■ **What you will do**: Which lines below contain the string "inHg"? Return each of them in full, unchanged.

»»

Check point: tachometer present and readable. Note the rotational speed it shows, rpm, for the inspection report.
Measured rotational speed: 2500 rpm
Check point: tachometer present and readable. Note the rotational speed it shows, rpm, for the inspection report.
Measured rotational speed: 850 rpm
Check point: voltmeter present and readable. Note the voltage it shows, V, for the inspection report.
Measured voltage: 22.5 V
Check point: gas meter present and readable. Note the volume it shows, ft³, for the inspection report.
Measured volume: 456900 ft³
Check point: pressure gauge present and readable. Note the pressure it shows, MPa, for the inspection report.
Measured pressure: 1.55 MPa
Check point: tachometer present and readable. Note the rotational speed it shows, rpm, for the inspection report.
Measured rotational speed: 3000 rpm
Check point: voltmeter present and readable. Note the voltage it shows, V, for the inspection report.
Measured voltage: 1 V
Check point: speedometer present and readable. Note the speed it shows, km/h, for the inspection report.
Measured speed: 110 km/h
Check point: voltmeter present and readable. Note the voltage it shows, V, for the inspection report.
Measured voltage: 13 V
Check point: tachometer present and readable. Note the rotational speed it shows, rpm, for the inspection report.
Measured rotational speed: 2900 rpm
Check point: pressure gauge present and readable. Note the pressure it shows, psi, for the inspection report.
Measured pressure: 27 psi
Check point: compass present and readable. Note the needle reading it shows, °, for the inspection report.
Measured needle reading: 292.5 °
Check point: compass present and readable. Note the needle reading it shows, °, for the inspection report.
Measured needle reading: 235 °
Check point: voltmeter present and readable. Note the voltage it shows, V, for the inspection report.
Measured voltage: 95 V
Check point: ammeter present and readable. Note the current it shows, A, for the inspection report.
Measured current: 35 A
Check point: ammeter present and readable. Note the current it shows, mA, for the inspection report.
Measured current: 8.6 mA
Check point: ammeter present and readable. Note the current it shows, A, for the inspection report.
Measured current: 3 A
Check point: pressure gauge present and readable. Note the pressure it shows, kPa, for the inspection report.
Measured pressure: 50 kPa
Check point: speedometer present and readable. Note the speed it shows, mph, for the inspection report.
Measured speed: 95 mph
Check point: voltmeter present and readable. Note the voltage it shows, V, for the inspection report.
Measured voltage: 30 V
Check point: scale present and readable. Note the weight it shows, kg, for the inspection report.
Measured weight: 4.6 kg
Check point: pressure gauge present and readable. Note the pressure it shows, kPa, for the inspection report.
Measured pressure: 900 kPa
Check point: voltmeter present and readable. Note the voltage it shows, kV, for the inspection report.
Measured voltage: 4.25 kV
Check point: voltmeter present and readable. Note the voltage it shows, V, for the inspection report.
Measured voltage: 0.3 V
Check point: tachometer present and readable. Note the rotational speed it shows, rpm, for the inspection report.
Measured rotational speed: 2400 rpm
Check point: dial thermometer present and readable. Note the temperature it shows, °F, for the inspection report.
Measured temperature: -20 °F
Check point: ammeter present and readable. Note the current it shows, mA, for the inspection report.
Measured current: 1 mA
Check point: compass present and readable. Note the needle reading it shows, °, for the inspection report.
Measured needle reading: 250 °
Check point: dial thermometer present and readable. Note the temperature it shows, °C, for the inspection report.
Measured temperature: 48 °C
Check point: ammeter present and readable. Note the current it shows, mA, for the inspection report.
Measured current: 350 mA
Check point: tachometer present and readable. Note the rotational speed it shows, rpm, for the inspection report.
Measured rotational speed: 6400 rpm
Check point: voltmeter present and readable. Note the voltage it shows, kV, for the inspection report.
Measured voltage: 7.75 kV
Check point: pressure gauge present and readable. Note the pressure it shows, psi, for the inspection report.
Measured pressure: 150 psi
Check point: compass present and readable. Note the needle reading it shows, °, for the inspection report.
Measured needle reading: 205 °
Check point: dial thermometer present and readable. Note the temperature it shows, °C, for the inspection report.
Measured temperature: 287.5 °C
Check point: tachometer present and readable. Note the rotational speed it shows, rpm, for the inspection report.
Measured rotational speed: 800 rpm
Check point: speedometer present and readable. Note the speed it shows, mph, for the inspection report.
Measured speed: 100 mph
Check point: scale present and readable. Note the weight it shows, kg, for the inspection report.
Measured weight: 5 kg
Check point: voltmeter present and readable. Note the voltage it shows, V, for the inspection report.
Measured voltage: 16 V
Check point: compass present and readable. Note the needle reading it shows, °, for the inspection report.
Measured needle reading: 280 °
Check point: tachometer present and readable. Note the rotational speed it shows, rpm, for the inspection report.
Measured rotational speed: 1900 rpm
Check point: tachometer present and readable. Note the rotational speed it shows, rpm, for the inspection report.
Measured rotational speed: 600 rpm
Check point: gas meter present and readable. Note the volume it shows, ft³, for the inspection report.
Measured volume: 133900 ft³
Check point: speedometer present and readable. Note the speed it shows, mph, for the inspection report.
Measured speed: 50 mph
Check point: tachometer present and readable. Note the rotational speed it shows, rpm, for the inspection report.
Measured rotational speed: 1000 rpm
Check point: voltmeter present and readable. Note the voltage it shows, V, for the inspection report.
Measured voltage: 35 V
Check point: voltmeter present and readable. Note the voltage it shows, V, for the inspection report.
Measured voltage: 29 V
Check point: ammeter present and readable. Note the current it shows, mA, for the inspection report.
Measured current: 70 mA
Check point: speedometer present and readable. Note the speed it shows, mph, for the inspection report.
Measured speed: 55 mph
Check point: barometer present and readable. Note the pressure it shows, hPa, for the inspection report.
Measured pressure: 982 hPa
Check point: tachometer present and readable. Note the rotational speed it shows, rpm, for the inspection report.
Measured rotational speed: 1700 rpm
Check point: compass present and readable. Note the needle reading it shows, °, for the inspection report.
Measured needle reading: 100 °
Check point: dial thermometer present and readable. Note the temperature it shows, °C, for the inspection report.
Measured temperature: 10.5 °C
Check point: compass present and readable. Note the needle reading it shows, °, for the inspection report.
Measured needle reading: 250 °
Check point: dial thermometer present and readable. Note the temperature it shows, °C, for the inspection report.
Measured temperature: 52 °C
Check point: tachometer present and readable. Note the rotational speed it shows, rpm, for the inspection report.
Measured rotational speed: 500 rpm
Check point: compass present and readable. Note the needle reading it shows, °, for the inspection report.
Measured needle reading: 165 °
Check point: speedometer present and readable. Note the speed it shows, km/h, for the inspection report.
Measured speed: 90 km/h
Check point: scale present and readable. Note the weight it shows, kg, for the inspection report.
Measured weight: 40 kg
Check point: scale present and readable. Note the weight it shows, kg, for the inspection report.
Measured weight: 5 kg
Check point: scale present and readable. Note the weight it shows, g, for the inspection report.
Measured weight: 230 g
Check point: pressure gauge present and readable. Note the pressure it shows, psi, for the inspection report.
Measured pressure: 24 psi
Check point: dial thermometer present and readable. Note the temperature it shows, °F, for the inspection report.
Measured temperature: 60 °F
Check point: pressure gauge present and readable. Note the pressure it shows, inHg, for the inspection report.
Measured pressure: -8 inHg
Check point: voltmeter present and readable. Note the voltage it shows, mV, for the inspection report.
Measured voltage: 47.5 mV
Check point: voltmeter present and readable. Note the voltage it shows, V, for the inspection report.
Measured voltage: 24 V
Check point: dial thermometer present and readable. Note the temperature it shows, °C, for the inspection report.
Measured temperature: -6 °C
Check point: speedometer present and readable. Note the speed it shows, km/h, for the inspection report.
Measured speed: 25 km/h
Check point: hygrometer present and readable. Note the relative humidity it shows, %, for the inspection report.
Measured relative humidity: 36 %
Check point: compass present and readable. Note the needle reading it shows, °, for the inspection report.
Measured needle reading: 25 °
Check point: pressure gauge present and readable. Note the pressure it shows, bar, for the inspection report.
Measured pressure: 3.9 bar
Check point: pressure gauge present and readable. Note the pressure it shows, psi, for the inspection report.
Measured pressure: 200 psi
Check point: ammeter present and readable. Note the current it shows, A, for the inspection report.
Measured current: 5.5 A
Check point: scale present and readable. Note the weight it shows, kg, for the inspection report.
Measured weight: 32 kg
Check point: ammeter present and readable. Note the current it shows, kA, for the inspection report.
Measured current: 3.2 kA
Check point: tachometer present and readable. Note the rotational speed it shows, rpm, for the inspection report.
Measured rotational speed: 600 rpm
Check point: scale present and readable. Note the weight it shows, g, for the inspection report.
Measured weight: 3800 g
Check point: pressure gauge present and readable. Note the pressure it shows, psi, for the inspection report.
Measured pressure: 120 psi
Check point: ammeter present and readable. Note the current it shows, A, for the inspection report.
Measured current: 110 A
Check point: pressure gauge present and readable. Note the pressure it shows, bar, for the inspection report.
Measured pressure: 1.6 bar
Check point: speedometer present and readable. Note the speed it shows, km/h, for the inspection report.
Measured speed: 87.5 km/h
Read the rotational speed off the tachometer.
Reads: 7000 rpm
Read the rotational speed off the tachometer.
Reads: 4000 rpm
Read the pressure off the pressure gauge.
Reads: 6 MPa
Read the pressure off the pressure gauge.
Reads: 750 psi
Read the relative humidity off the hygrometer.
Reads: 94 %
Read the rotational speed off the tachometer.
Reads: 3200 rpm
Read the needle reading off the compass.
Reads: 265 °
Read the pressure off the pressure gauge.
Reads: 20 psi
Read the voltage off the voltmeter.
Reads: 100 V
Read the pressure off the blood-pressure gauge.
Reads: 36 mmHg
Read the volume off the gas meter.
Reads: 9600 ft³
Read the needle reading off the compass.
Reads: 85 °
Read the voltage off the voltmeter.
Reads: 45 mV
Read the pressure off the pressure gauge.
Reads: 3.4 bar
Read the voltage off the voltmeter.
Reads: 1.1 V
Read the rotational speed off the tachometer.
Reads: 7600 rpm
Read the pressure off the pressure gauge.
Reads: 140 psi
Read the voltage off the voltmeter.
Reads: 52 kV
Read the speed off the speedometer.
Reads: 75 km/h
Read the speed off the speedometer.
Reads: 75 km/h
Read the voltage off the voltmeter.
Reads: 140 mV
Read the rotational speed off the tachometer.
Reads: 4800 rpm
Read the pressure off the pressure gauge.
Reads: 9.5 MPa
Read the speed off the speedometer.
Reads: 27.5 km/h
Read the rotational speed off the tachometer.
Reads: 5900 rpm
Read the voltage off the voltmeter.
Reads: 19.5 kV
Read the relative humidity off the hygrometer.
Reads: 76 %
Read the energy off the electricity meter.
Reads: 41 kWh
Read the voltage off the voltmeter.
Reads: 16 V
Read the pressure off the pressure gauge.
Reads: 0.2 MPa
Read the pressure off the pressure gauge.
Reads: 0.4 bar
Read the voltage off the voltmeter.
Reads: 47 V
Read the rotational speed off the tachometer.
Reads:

««

■ **Result of the task**:
Check point: pressure gauge present and readable. Note the pressure it shows, inHg, for the inspection report.
Measured pressure: -8 inHg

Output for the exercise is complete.